**Set problem**.
Switch every "none" to "absent" and write out the lines of all the records again with nothing else altered. Leave the pictures out.

**Material provided**.
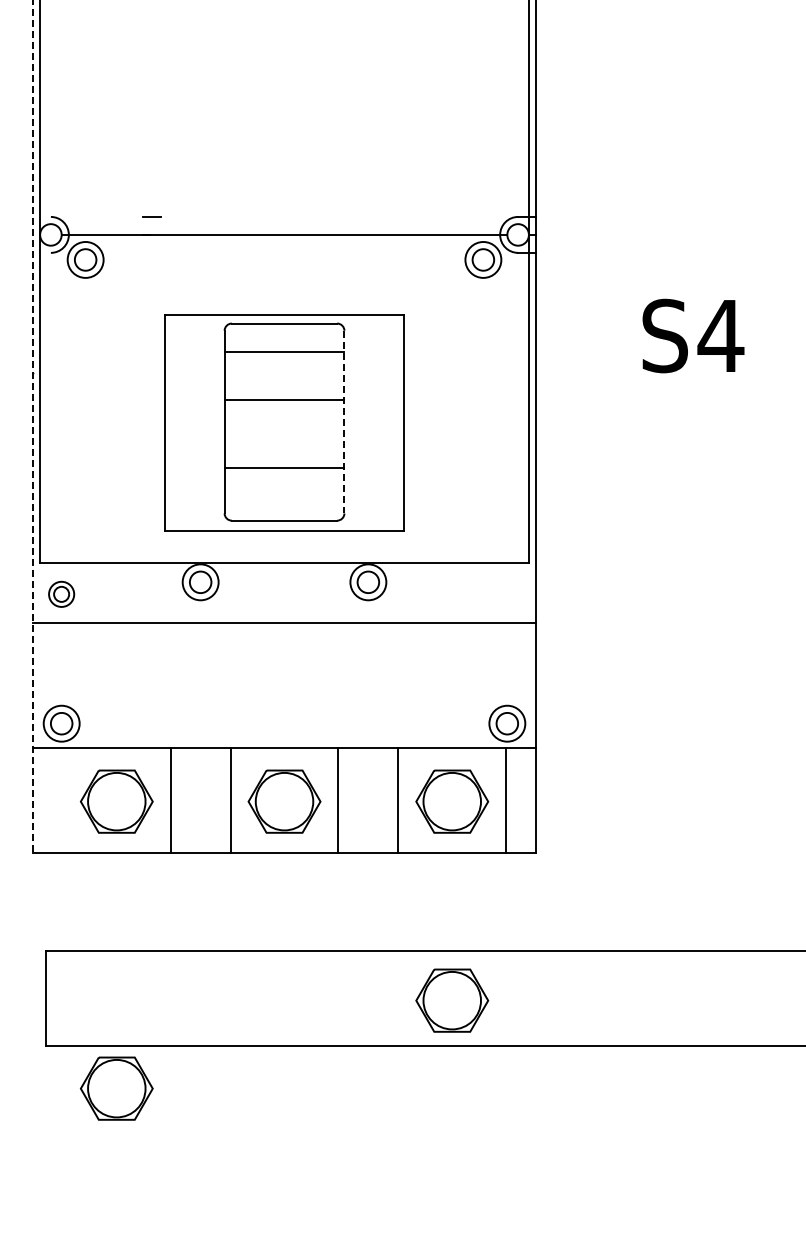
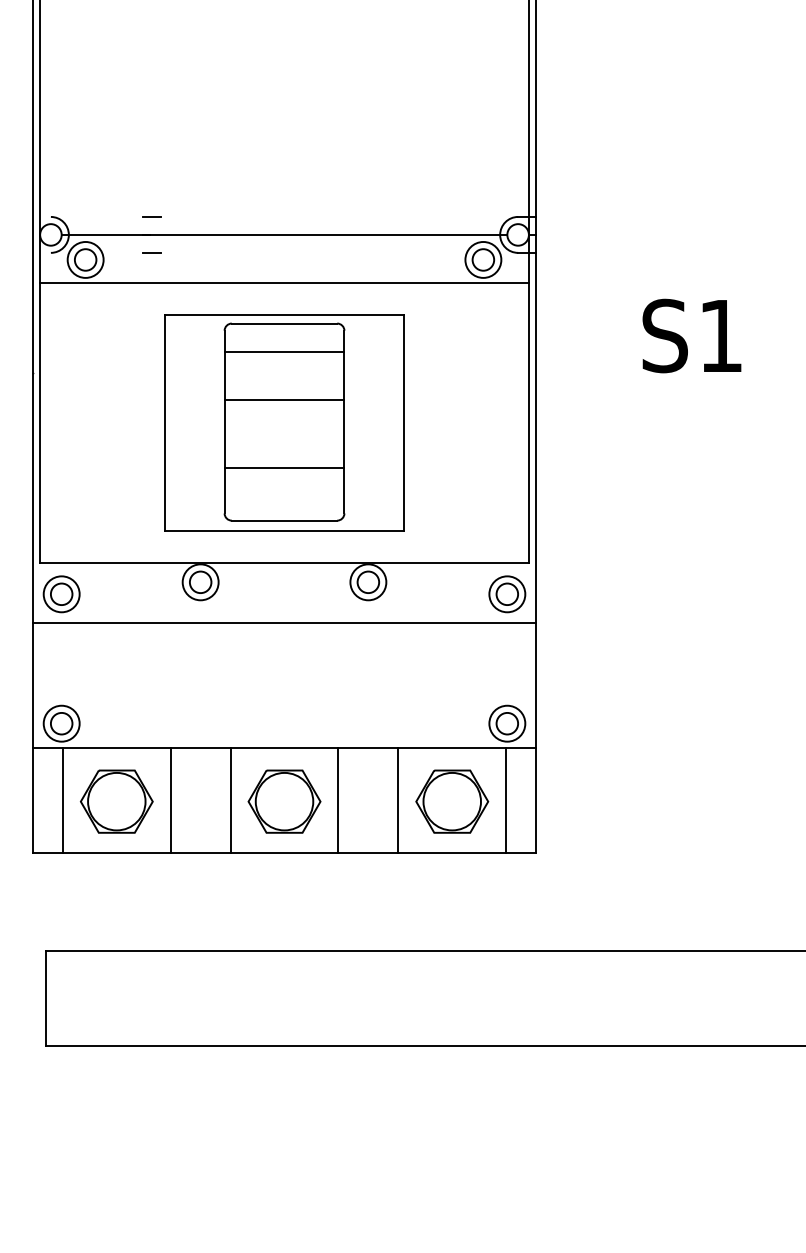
line at (151, 252): none -> present
line at (284, 282): none -> present
text at (720, 335): S4 -> S1
line at (344, 422): dashed -> solid
line at (32, 427): dashed -> solid
part at (61, 593) size: 28x28 px -> 39x39 px
part at (507, 594): none -> present
line at (62, 800): none -> present
part at (452, 1000): present -> none
part at (116, 1088): present -> none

**Exercise result**.
line at (151, 252): absent -> present
line at (284, 282): absent -> present
text at (720, 335): S4 -> S1
line at (344, 422): dashed -> solid
line at (32, 427): dashed -> solid
part at (61, 593) size: 28x28 px -> 39x39 px
part at (507, 594): absent -> present
line at (62, 800): absent -> present
part at (452, 1000): present -> absent
part at (116, 1088): present -> absent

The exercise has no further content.